Quantization has gained popularity as it enables open-source LLMs to run on everyday devices like laptops and desktop computers. GPT4All and Llama.cpp are two notable examples of quantized LLMs that have leveraged this technique effectively.

Quantization can be applied at various stages of the model’s training cycle. In quantization-aware training (QAT), quantization is integrated into the training process. This approach allows the model to learn low-precision representations from the start, mitigating the precision loss caused by quantization. However, the downside of QAT is that it requires training the model from scratch, which can be resource-intensive and costly.

Quantization-aware fine-tuning (QAFT) is another approach where a pre-trained high-precision model is adapted to maintain its quality with lower-precision weights. Techniques like QLoRA and parameter-efficient and quantization-aware adaptation (PEQA) are commonly used for QAFT.

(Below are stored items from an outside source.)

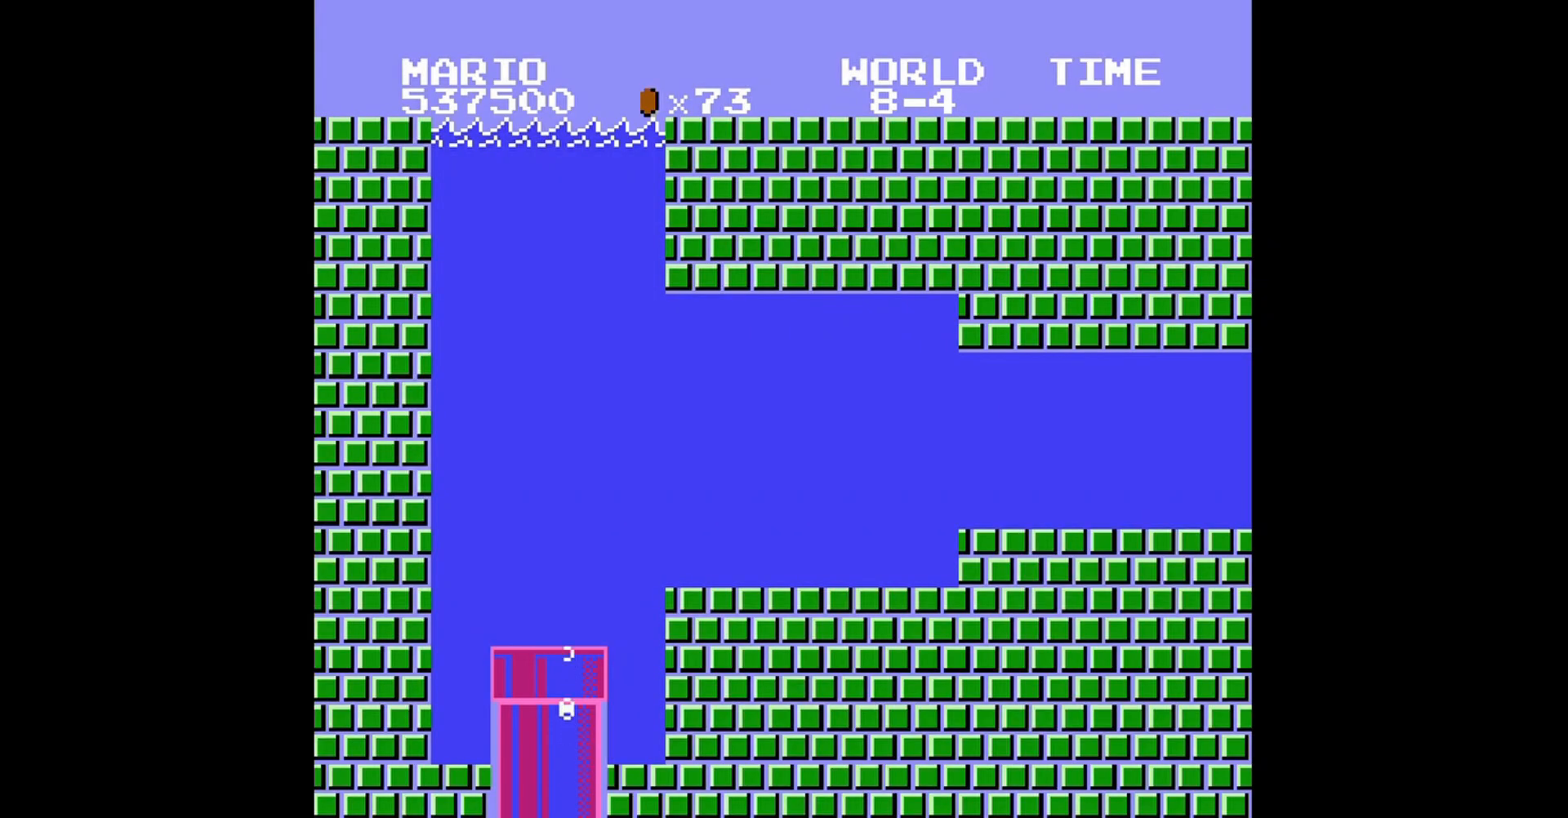
{"buttons": ["A", "DPAD_RIGHT"], "events": [[400, "A", "down"]]}
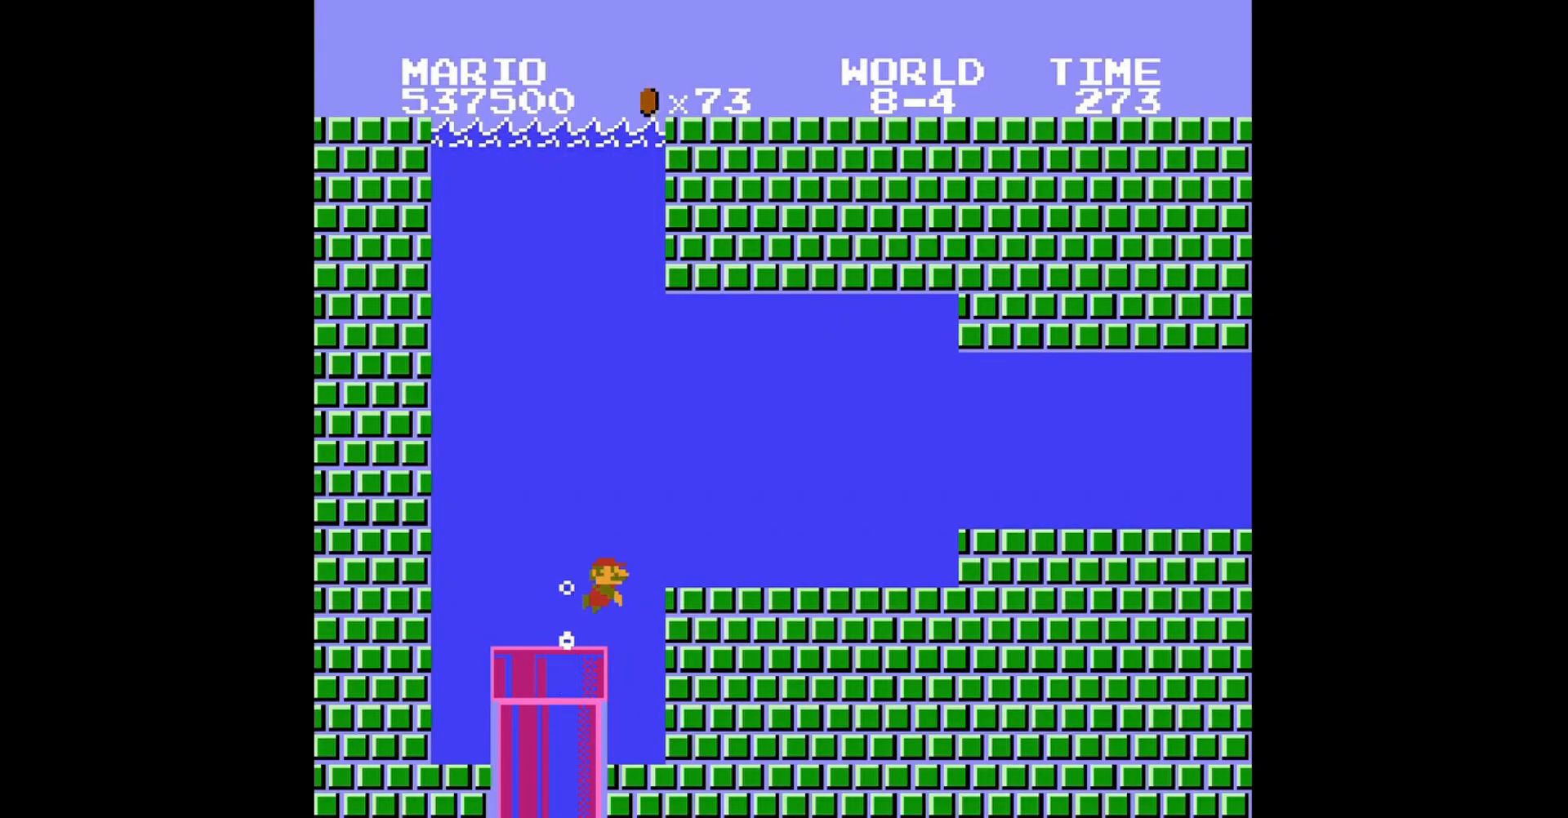
{"buttons": ["DPAD_RIGHT"], "events": [[40, "A", "up"]]}
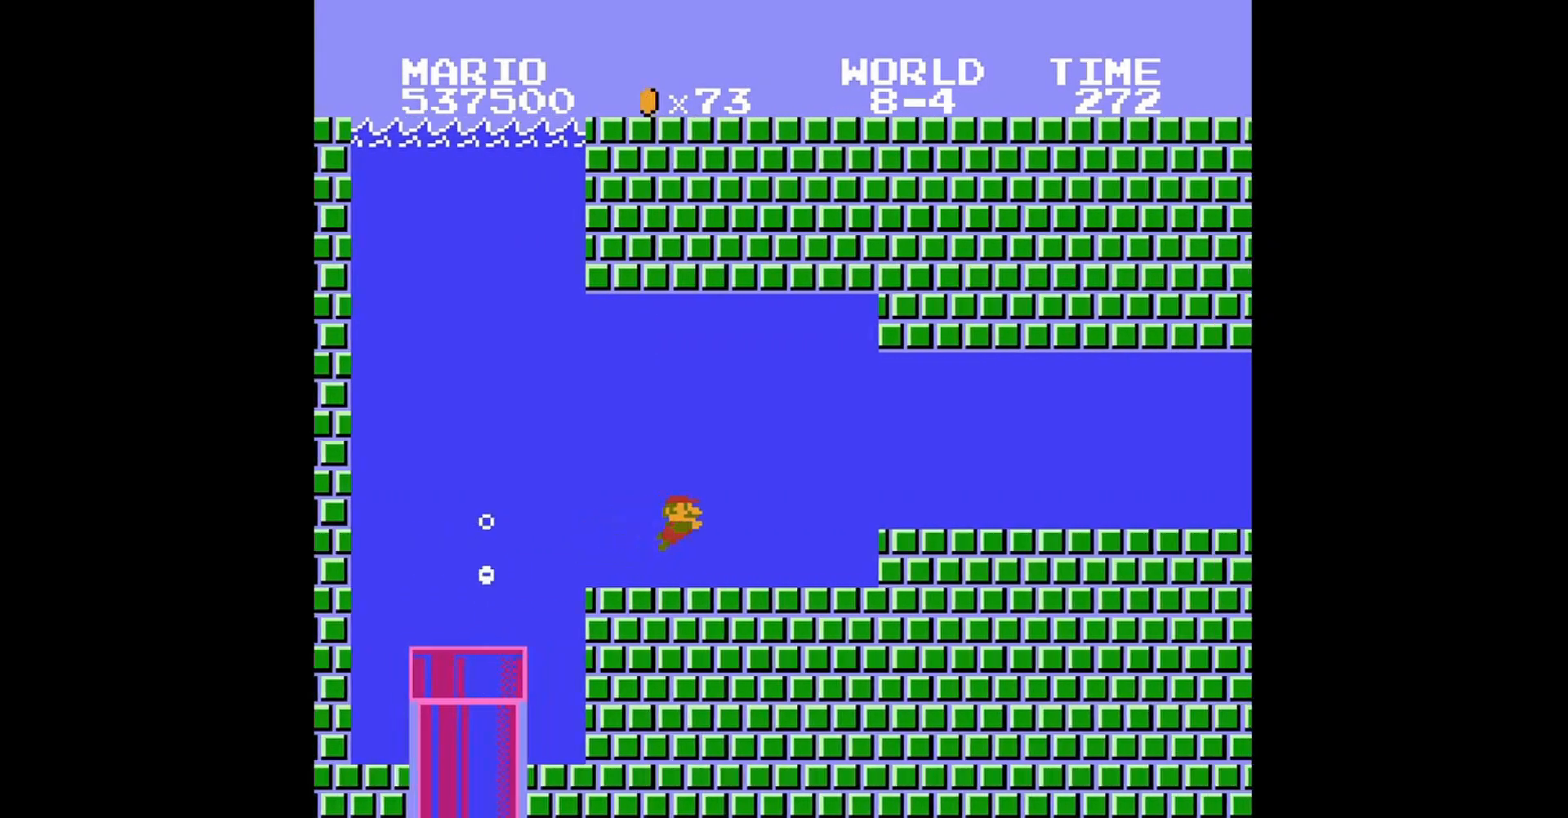
{"buttons": ["DPAD_RIGHT"], "events": [[240, "A", "down"], [360, "A", "up"]]}
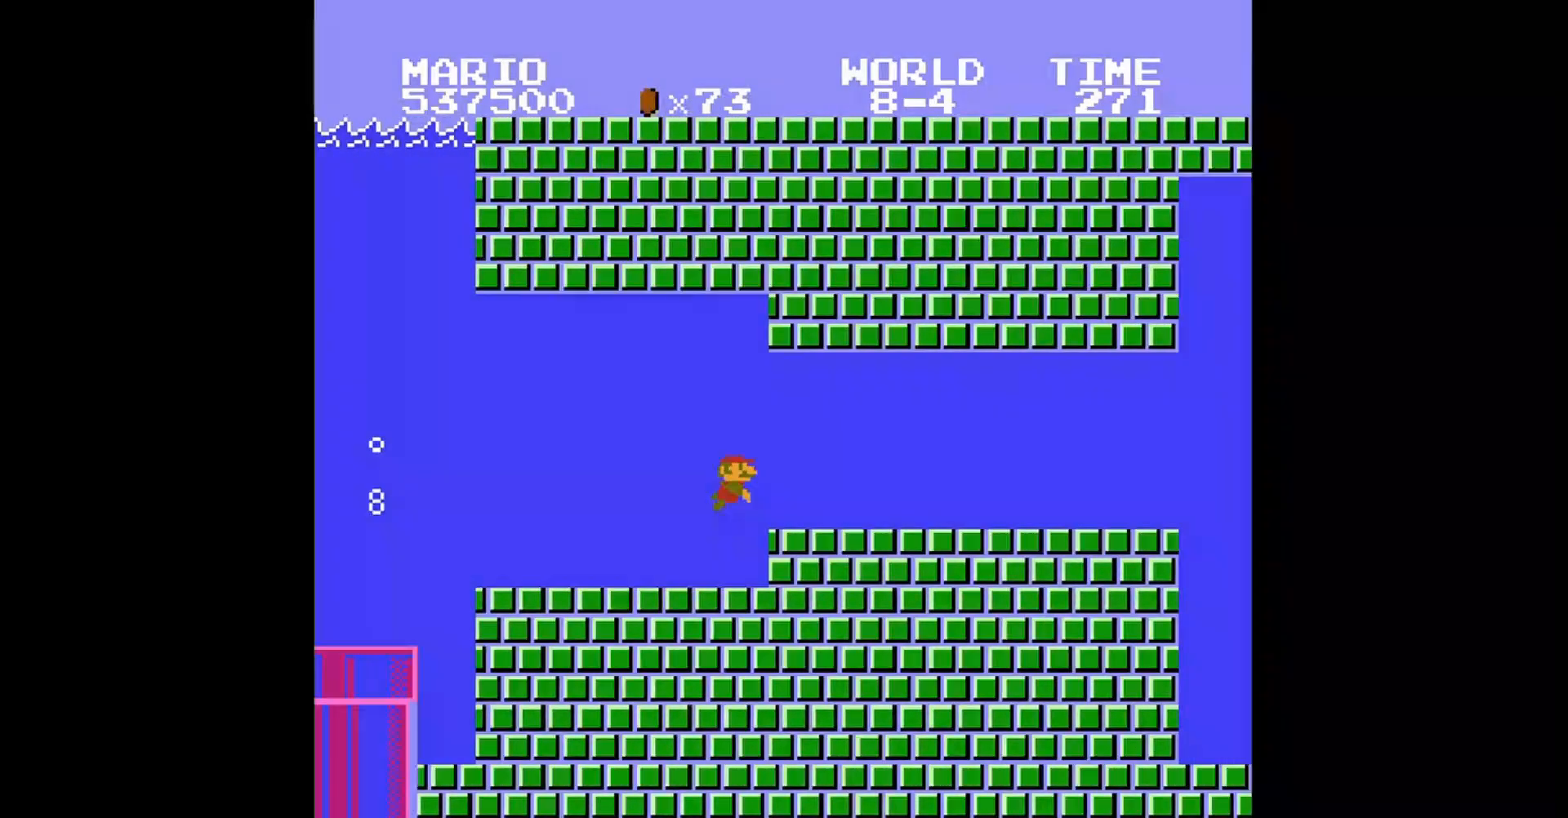
{"buttons": ["DPAD_RIGHT"], "events": []}
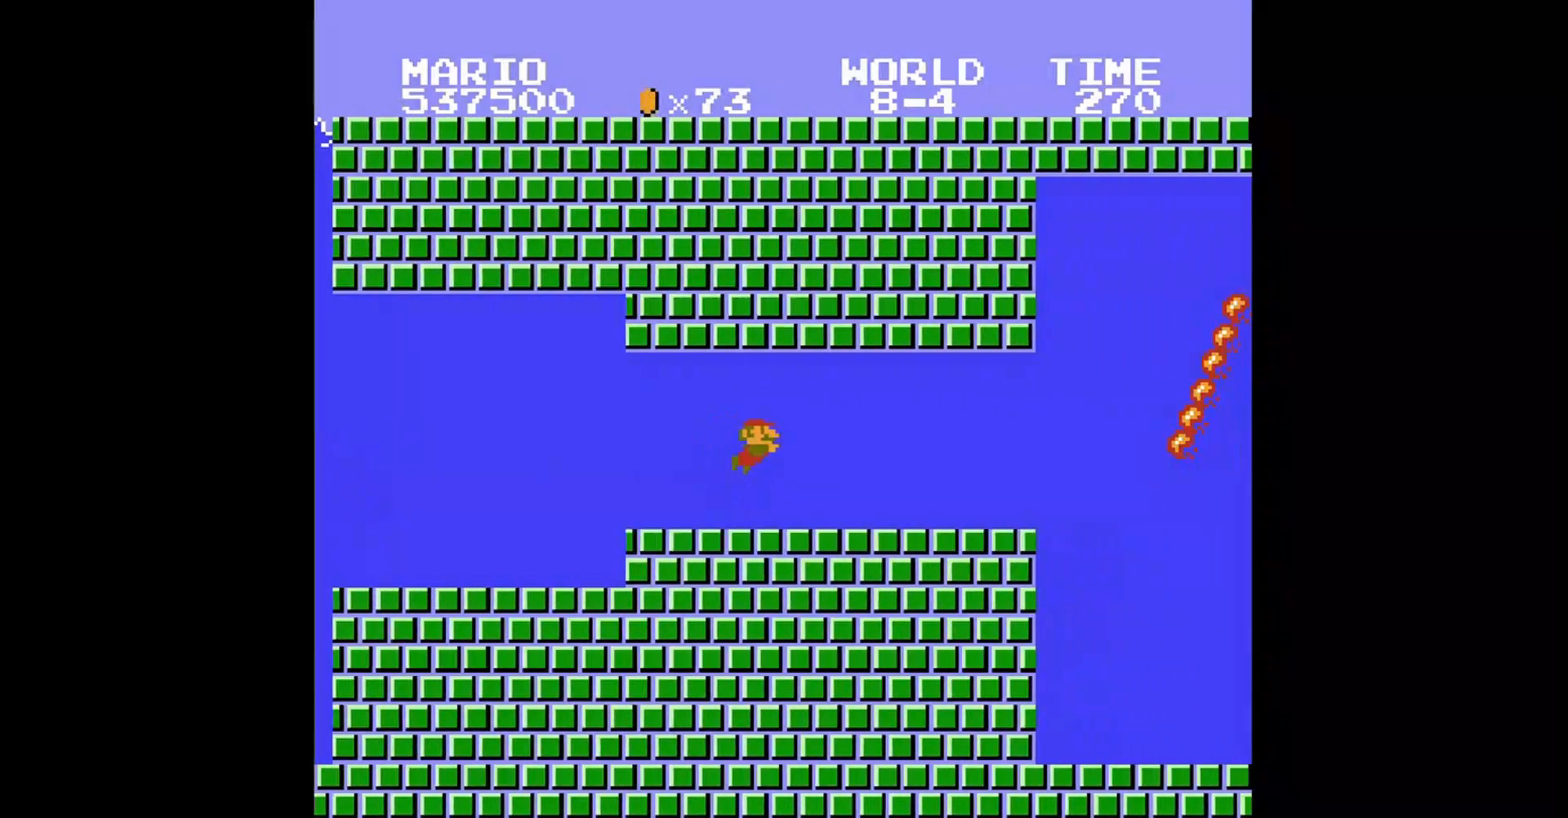
{"buttons": ["DPAD_RIGHT"], "events": []}
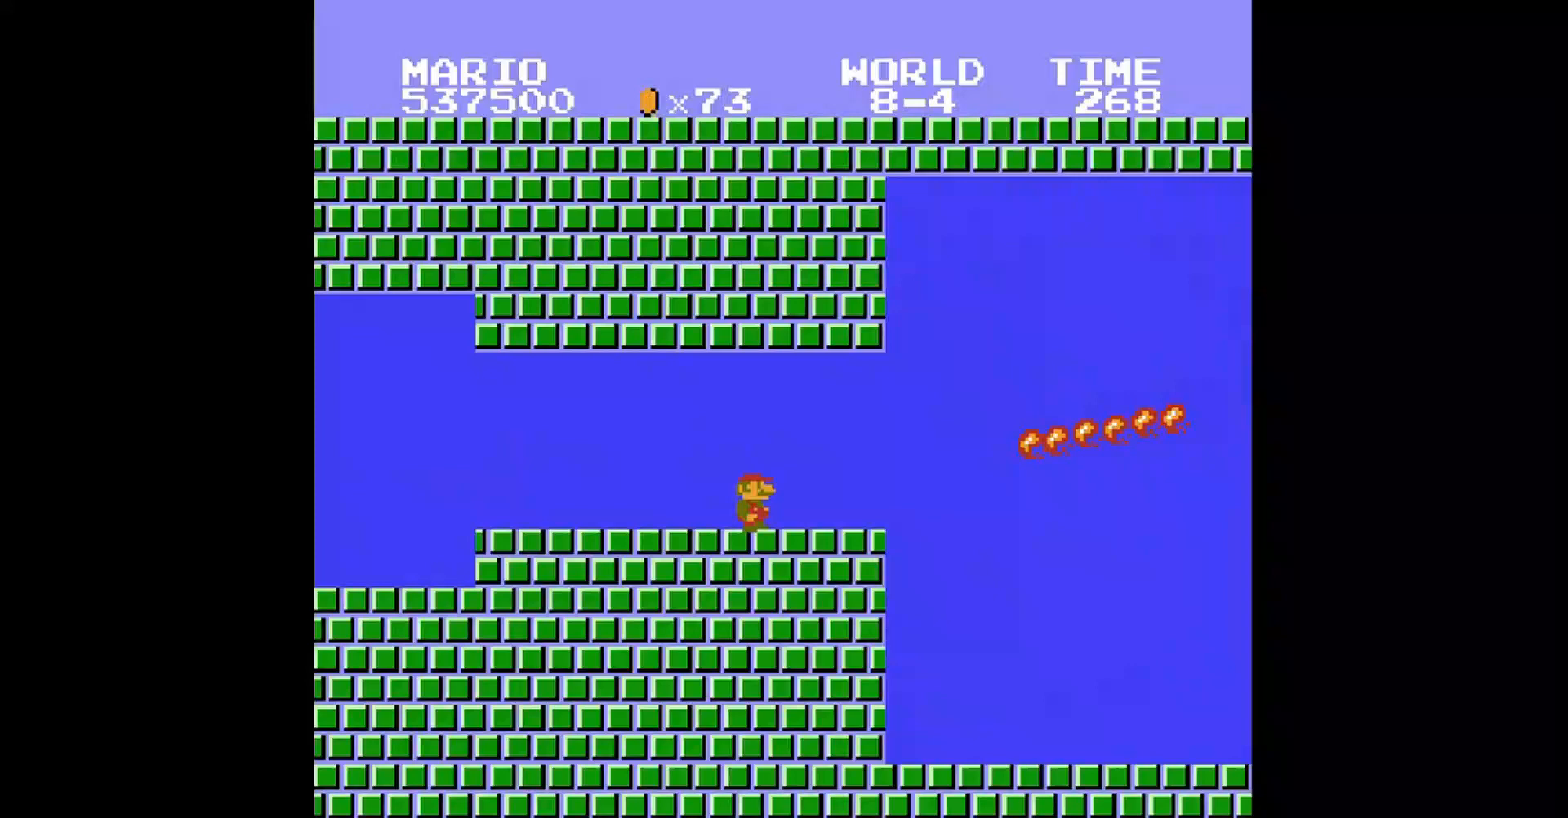
{"buttons": ["DPAD_RIGHT"], "events": [[200, "A", "down"], [320, "A", "up"]]}
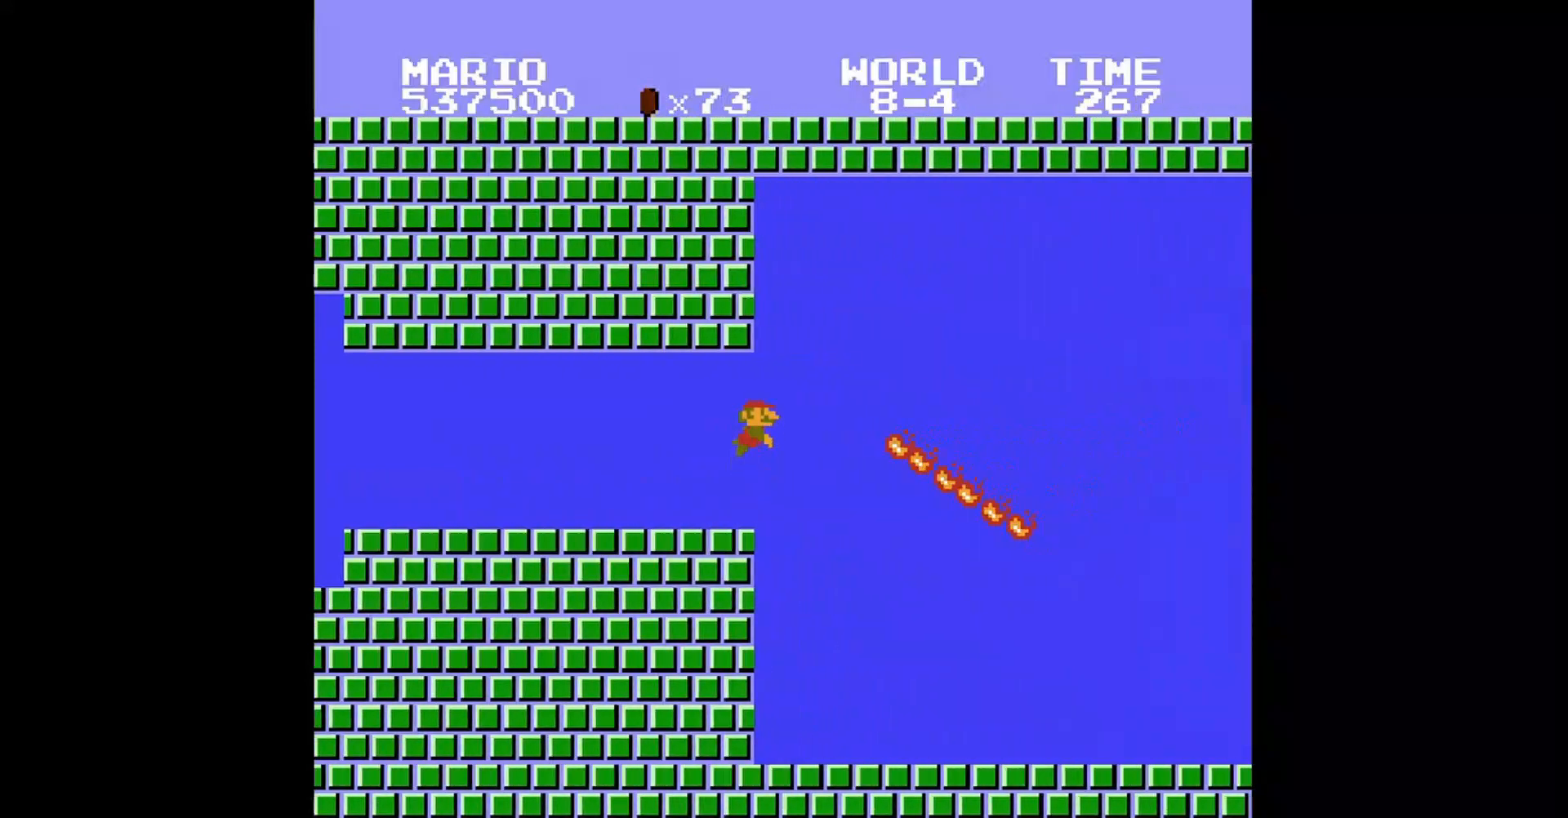
{"buttons": ["DPAD_RIGHT"], "events": [[120, "A", "down"], [280, "A", "up"]]}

Lastly, post-training quantization (PTQ) involves transforming the parameters of the LLM to lower-precision data types after the model is trained. PTQ aims to reduce the model’s complexity without altering the architecture or retraining the model. Its main advantage is its simplicity and efficiency because it does not require any additional training. But it may not preserve the original model’s accuracy as effectively as the other techniques.

LLM compression is a fascinating field of research that is constantly evolving. For a more technical overview of LLM compression, read the paper “A Survey on Model Compression for Large Language Models.”